There is a pay offer of more than 5% on the table with the CWU, though the company has announced an “unconditional” 2% increase to take effect in July following a failure to reach an agreement over a rise linked to changes in terms.

Mr Thompson told Ian King Live the decision to bring in the increase was taken after talks with the union were “exhausted”, as staff deserved help with the rising cost of living now.

“Next week… we will be back in the room with the CWU talking about the change and let’s just be clear on this: what we’ve put on the table was a 5.5% pay increase – the 2% unconditional we’ve now paid,” he explained.

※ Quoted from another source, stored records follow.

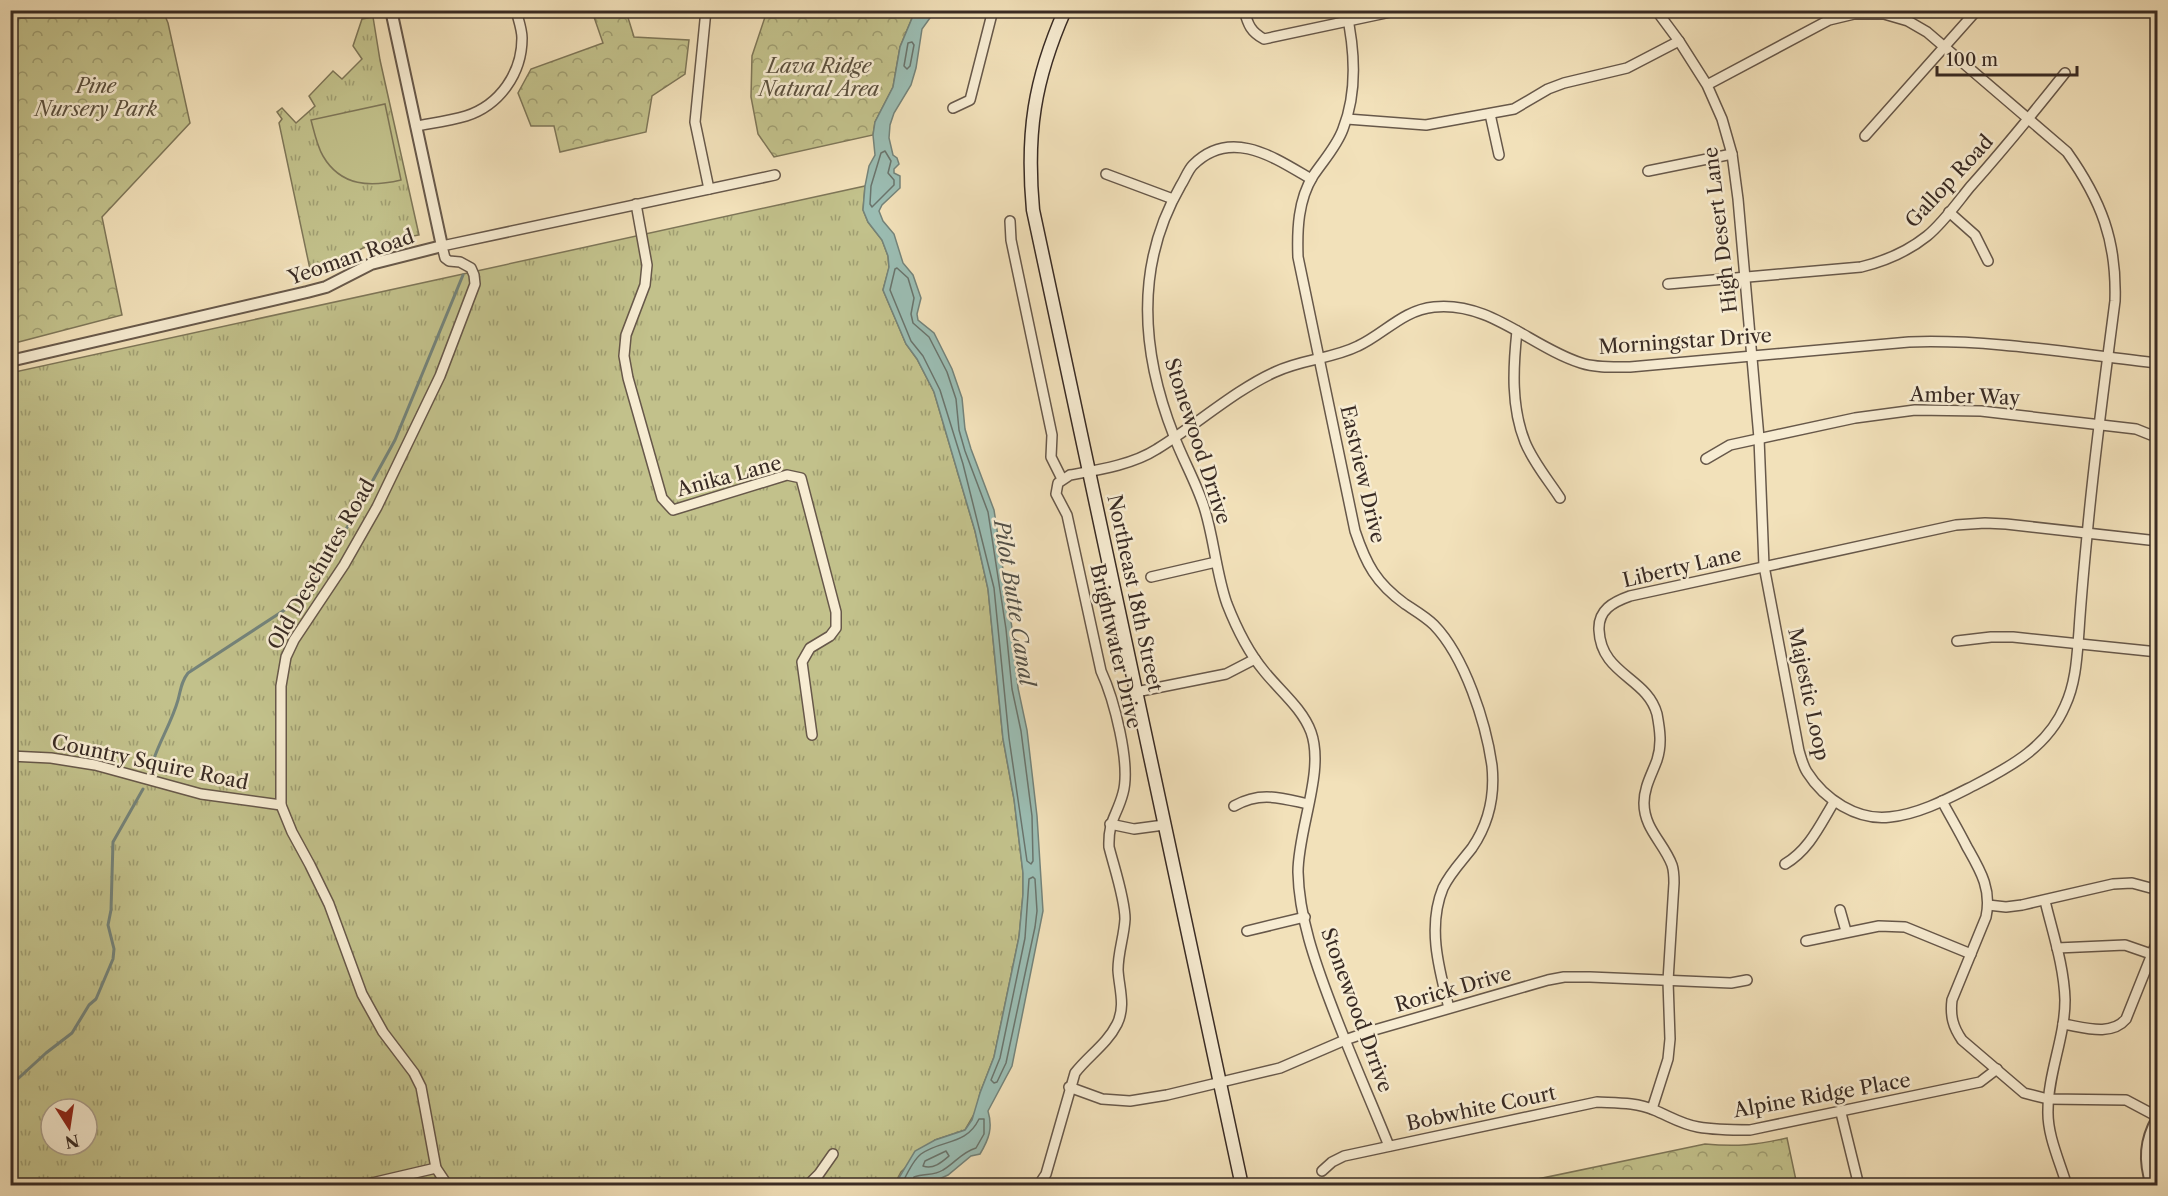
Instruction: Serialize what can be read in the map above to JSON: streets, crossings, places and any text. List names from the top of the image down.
{
  "streets": {
    "main road": ["Northeast 18th Street"],
    "street": [
      "Gallop Road",
      "High Desert Lane",
      "Yeoman Road",
      "Morningstar Drive",
      "Amber Way",
      "Stonewood Drrive",
      "Eastview Drive",
      "Anika Lane",
      "Old Deschutes Road",
      "Liberty Lane",
      "Brightwater Drive",
      "Majestic Loop",
      "Country Squire Road",
      "Rorick Drive",
      "Alpine Ridge Place",
      "Bobwhite Court"
    ]
  },
  "crossings": [
    ["Gallop Road", "High Desert Lane"],
    ["Gallop Road", "Majestic Loop"],
    ["High Desert Lane", "Morningstar Drive"],
    ["High Desert Lane", "Majestic Loop"],
    ["Yeoman Road", "Anika Lane"],
    ["Yeoman Road", "Old Deschutes Road"],
    ["Morningstar Drive", "Stonewood Drrive"],
    ["Morningstar Drive", "Eastview Drive"],
    ["Morningstar Drive", "Northeast 18th Street"],
    ["Morningstar Drive", "Majestic Loop"],
    ["Amber Way", "Majestic Loop"],
    ["Stonewood Drrive", "Eastview Drive"],
    ["Stonewood Drrive", "Rorick Drive"],
    ["Stonewood Drrive", "Bobwhite Court"],
    ["Eastview Drive", "Rorick Drive"],
    ["Old Deschutes Road", "Country Squire Road"],
    ["Liberty Lane", "Majestic Loop"],
    ["Liberty Lane", "Rorick Drive"],
    ["Liberty Lane", "Alpine Ridge Place"],
    ["Liberty Lane", "Bobwhite Court"],
    ["Northeast 18th Street", "Rorick Drive"],
    ["Brightwater Drive", "Rorick Drive"],
    ["Alpine Ridge Place", "Bobwhite Court"]
  ],
  "water": ["Pilot Butte Canal"],
  "parks": ["Lava Ridge Natural Area", "Pine Nursery Park"],
  "scale_bar": "100 m",
  "north": "bottom"
}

“We would really love to sit down and discuss in a very positive way the changes that are required so that we can compete in the market.”

He added that as part of the 5.5% pay proposal there was a 2% “above and beyond” bonus scheme.

On the prospect of further increases in parcel and first class stamp costs – which have risen by 4% and to 95p, respectively, this year – Mr Thompson said he could not rule out rises this year.

But he explained that while Royal Mail had already had to charge more because of rising costs for things such as power and fuel, it was also important that it maintained its competitiveness for partner retailers.